*** Record extracts ***

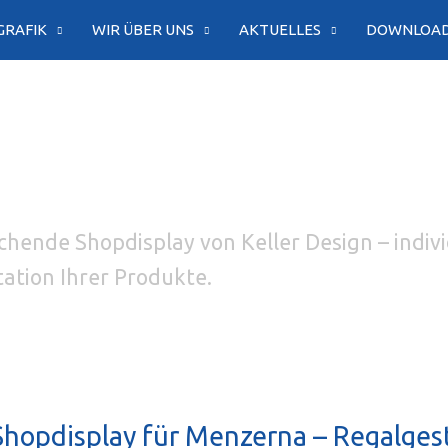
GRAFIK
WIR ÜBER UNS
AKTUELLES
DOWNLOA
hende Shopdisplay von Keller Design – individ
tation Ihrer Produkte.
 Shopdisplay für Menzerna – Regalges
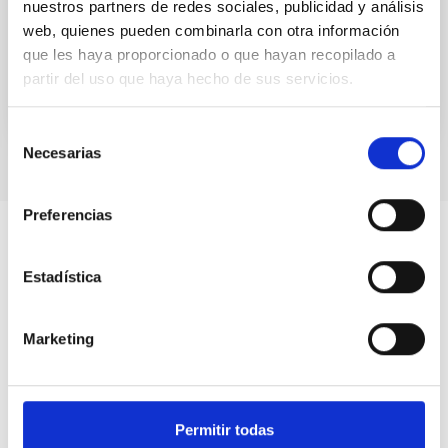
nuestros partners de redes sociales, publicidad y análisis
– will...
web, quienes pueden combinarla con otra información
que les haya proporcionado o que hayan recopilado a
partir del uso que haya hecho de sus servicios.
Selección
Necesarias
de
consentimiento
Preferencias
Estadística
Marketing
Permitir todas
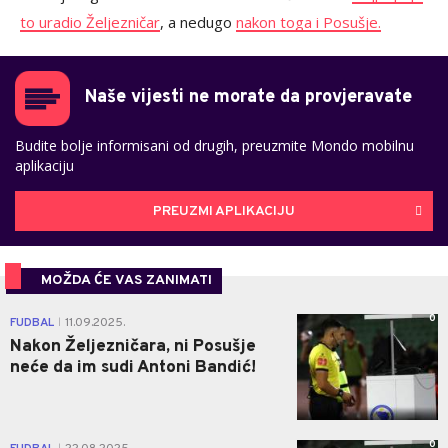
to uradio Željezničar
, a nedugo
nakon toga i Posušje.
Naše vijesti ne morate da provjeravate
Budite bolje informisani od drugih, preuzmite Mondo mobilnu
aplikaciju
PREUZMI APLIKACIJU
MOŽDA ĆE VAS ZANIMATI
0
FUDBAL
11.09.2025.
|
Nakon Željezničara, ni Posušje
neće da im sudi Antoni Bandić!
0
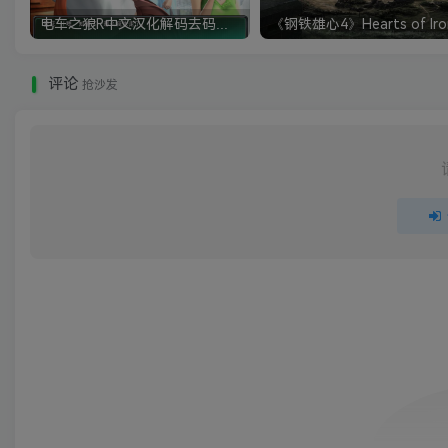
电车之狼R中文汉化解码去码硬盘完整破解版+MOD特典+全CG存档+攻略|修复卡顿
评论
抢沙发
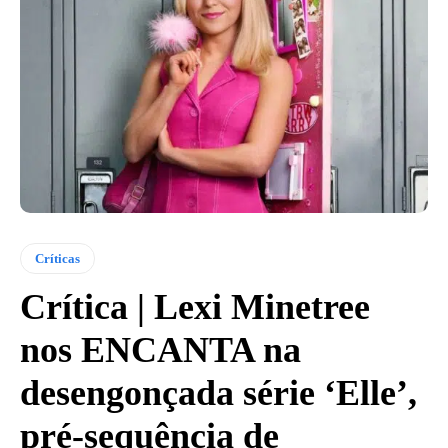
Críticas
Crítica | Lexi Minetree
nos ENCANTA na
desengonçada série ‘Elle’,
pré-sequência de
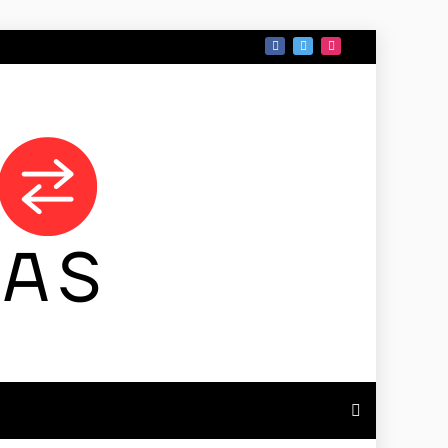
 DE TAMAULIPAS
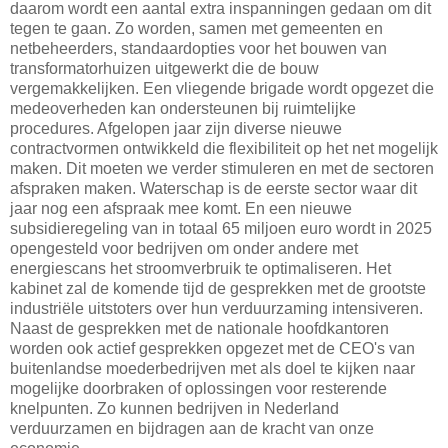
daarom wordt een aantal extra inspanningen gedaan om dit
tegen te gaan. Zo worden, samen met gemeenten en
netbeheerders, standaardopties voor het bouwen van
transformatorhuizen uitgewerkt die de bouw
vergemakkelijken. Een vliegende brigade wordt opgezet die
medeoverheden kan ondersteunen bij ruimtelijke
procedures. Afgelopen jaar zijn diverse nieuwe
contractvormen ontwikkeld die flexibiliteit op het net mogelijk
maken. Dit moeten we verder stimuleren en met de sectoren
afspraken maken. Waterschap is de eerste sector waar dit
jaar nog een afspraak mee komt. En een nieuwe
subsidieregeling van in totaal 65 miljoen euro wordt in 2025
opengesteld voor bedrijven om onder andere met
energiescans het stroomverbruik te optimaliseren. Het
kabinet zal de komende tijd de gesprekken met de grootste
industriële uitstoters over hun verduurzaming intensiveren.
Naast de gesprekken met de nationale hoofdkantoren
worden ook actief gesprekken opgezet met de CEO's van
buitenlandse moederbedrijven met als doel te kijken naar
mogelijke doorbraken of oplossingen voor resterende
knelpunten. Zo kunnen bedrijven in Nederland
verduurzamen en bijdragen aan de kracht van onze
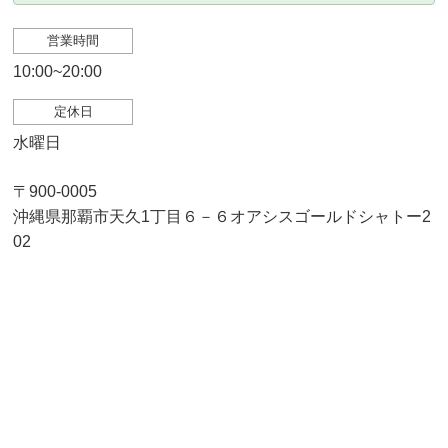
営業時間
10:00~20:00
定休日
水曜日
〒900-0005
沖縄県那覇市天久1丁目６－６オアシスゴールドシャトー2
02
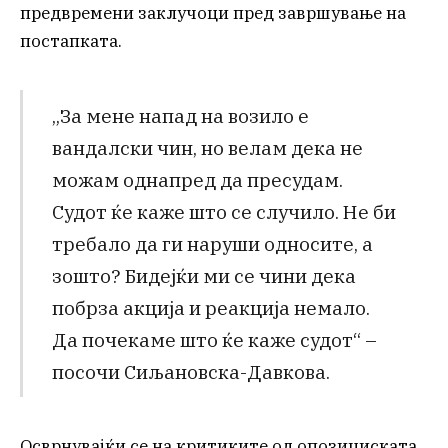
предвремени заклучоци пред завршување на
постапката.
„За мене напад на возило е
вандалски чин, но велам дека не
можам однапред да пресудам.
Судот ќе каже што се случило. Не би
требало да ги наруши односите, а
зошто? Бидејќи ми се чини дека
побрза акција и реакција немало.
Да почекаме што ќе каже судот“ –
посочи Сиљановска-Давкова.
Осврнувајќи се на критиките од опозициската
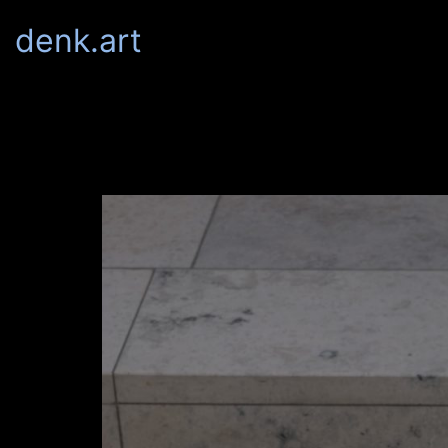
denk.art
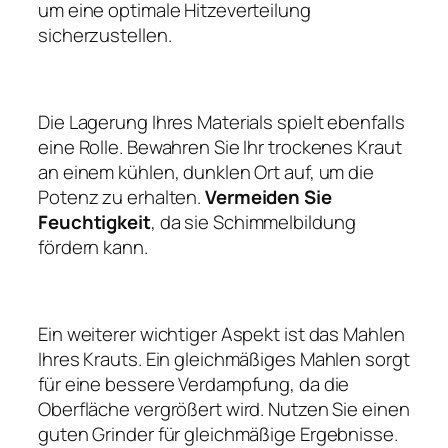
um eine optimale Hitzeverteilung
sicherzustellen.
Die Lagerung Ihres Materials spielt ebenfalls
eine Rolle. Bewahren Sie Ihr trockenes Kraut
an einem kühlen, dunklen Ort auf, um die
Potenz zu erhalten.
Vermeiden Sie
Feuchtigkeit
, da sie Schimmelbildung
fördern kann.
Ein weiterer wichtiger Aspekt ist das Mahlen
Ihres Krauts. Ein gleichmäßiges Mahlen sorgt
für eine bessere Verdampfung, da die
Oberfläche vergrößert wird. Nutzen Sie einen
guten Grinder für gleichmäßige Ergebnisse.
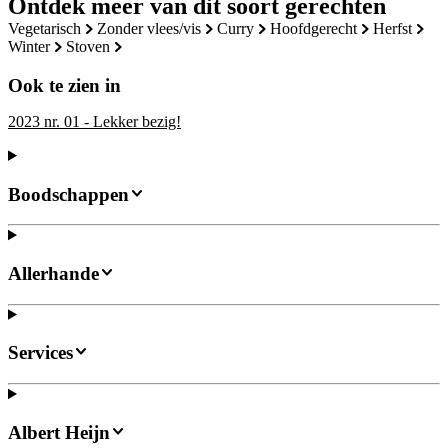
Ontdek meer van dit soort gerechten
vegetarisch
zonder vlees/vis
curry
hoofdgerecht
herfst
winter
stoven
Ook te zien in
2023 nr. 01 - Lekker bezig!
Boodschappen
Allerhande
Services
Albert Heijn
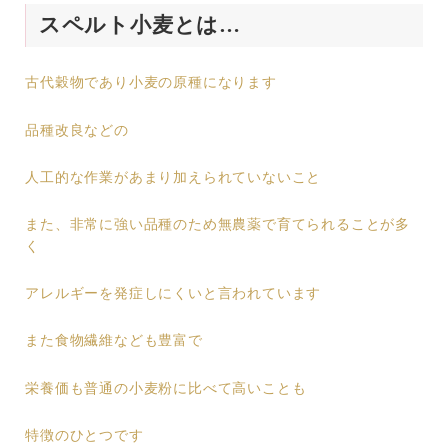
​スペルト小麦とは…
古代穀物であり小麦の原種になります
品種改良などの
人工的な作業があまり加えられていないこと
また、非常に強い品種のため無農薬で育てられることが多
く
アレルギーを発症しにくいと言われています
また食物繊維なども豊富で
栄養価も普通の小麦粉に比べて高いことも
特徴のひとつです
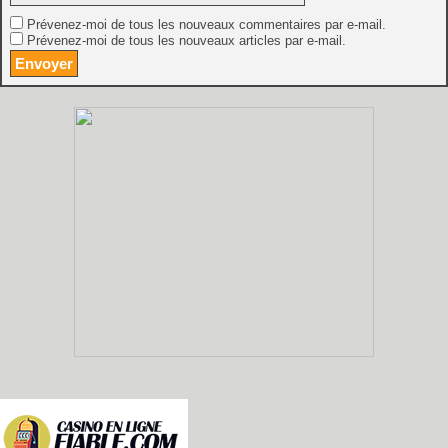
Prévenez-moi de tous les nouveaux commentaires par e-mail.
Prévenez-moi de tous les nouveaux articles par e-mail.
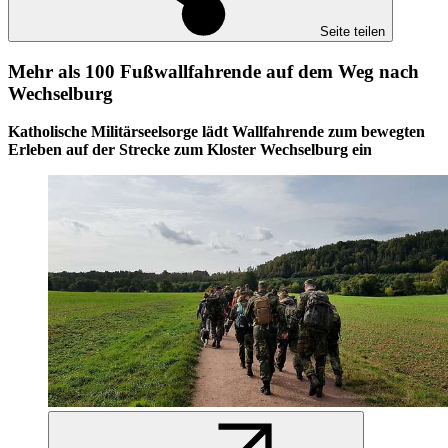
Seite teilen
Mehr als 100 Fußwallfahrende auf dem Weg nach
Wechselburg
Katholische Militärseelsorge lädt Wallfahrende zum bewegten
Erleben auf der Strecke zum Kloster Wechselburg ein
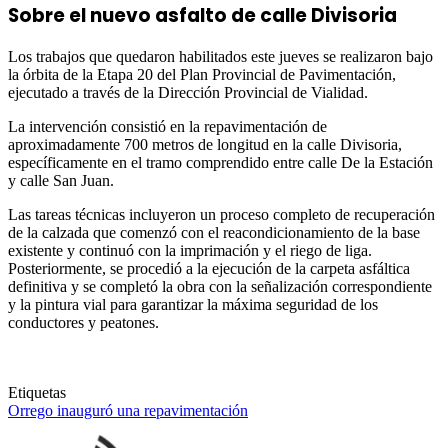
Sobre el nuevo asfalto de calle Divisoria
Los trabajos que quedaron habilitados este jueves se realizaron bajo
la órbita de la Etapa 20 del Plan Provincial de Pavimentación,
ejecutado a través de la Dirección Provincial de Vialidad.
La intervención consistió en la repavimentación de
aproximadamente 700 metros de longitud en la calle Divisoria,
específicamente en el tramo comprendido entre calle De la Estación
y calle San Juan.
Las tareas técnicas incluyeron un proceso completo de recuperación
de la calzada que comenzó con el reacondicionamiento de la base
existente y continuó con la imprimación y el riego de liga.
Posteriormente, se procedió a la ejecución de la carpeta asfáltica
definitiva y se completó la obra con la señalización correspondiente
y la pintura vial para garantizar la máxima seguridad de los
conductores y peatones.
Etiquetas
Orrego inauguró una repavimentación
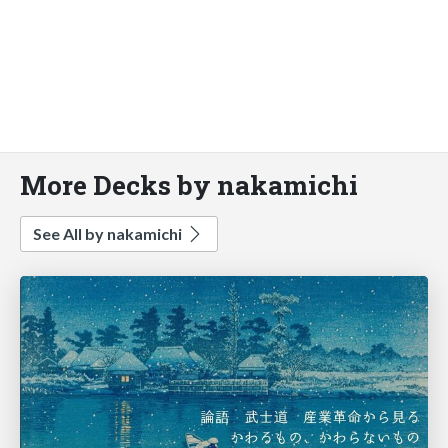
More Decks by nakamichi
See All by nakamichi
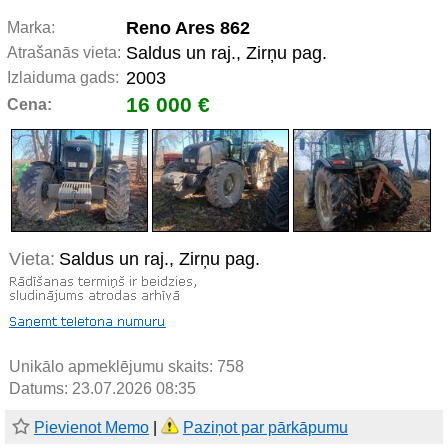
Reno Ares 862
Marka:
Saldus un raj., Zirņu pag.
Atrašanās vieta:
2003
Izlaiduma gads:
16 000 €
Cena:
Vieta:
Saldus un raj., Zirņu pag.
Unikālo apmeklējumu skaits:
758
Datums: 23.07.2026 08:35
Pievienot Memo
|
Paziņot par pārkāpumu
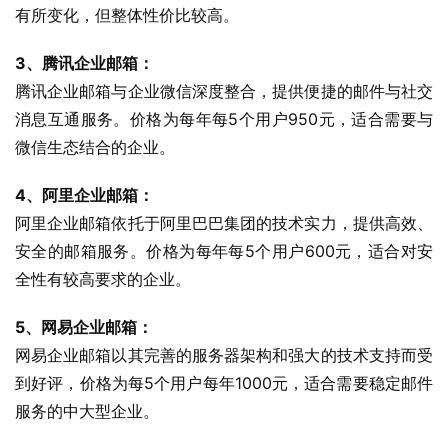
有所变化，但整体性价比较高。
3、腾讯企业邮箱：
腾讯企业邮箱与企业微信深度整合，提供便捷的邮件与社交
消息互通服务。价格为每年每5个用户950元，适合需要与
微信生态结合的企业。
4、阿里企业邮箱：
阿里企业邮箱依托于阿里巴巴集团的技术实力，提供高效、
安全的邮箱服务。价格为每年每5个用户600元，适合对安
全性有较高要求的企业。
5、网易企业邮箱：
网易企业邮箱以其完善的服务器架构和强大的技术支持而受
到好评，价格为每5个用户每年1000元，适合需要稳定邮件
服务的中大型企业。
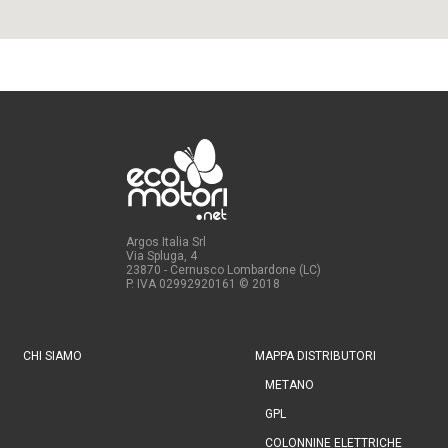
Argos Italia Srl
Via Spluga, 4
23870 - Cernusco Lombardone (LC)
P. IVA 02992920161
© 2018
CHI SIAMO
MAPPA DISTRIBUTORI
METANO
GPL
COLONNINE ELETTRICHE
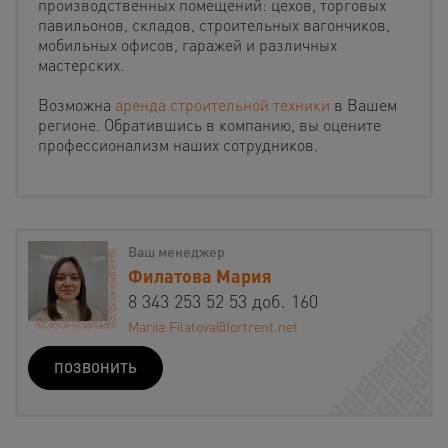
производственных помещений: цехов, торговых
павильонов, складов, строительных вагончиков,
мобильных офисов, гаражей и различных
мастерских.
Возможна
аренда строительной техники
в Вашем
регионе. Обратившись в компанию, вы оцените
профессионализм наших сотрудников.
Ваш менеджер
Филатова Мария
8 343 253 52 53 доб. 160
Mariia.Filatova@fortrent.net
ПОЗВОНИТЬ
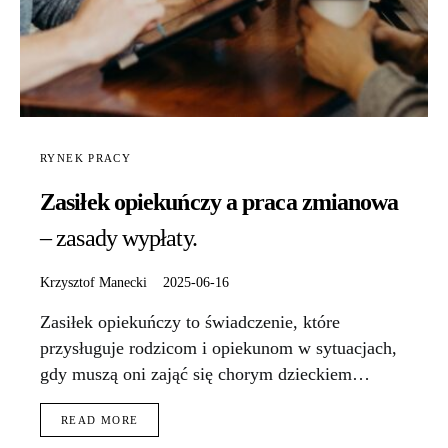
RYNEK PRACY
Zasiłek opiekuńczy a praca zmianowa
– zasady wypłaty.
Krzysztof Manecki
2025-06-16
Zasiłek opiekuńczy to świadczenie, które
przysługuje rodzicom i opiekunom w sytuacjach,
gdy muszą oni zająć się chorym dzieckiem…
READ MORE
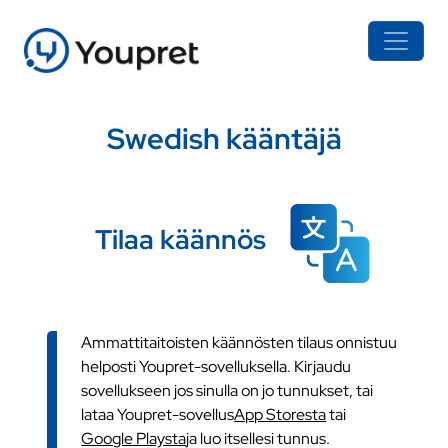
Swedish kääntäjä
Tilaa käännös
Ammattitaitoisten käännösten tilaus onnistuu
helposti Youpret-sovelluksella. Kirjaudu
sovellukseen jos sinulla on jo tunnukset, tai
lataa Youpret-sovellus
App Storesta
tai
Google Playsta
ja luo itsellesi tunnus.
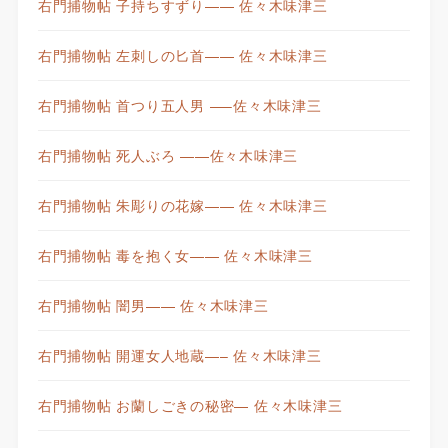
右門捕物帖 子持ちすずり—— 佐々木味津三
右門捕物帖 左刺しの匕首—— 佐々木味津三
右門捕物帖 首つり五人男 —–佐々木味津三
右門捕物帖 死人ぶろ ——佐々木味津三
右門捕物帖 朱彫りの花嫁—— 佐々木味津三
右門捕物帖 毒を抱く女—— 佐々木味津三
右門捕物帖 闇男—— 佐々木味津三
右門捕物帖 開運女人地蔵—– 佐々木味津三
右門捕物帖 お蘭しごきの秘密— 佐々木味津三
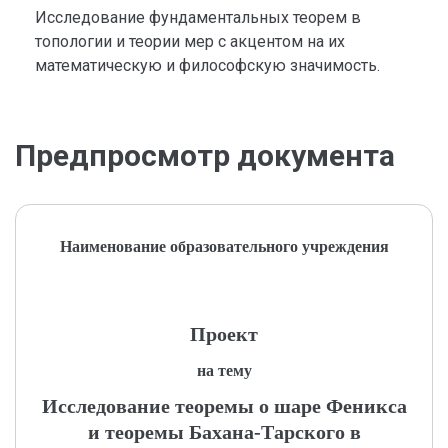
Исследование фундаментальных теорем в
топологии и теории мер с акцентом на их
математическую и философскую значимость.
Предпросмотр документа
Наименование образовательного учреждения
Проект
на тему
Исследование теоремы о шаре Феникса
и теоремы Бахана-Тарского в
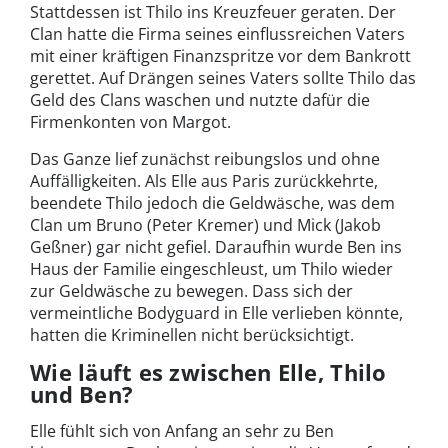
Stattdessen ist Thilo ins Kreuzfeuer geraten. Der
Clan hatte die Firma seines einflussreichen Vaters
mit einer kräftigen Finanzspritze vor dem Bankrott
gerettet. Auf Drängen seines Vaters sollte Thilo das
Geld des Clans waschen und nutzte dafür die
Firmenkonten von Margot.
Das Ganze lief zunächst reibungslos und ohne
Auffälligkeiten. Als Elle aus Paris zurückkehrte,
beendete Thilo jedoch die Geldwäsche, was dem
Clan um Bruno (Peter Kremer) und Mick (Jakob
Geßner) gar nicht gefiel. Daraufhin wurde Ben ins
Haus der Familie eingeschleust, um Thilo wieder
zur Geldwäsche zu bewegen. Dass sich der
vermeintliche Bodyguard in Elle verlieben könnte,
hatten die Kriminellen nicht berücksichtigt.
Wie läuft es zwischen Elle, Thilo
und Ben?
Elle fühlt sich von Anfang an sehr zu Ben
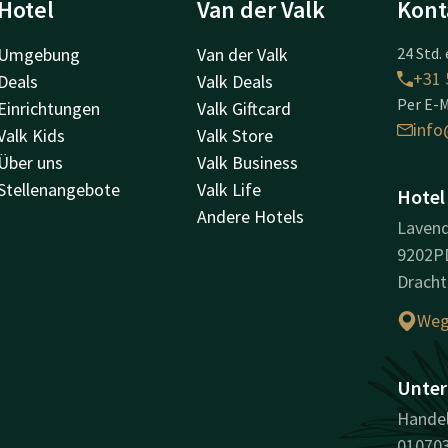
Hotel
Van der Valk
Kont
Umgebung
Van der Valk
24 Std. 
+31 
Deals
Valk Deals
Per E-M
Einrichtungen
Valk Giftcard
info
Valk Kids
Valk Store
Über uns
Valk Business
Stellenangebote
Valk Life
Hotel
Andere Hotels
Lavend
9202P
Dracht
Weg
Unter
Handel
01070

*** End of Record extracts ***

Transcribe the items from their very beginning through the line that contains "Permitir todas", including that line. Leave the pictures out of your transcription.

◆ **Response below**:
GRAFIK
WIR ÜBER UNS
AKTUELLES
DOWNLOA
hende Shopdisplay von Keller Design – individ
tation Ihrer Produkte.
 Shopdisplay für Menzerna – Regalges
nuestros partners de redes sociales, publicidad y análisis
– will...
web, quienes pueden combinarla con otra información
que les haya proporcionado o que hayan recopilado a
partir del uso que haya hecho de sus servicios.
Selección
Necesarias
de
consentimiento
Preferencias
Estadística
Marketing
Permitir todas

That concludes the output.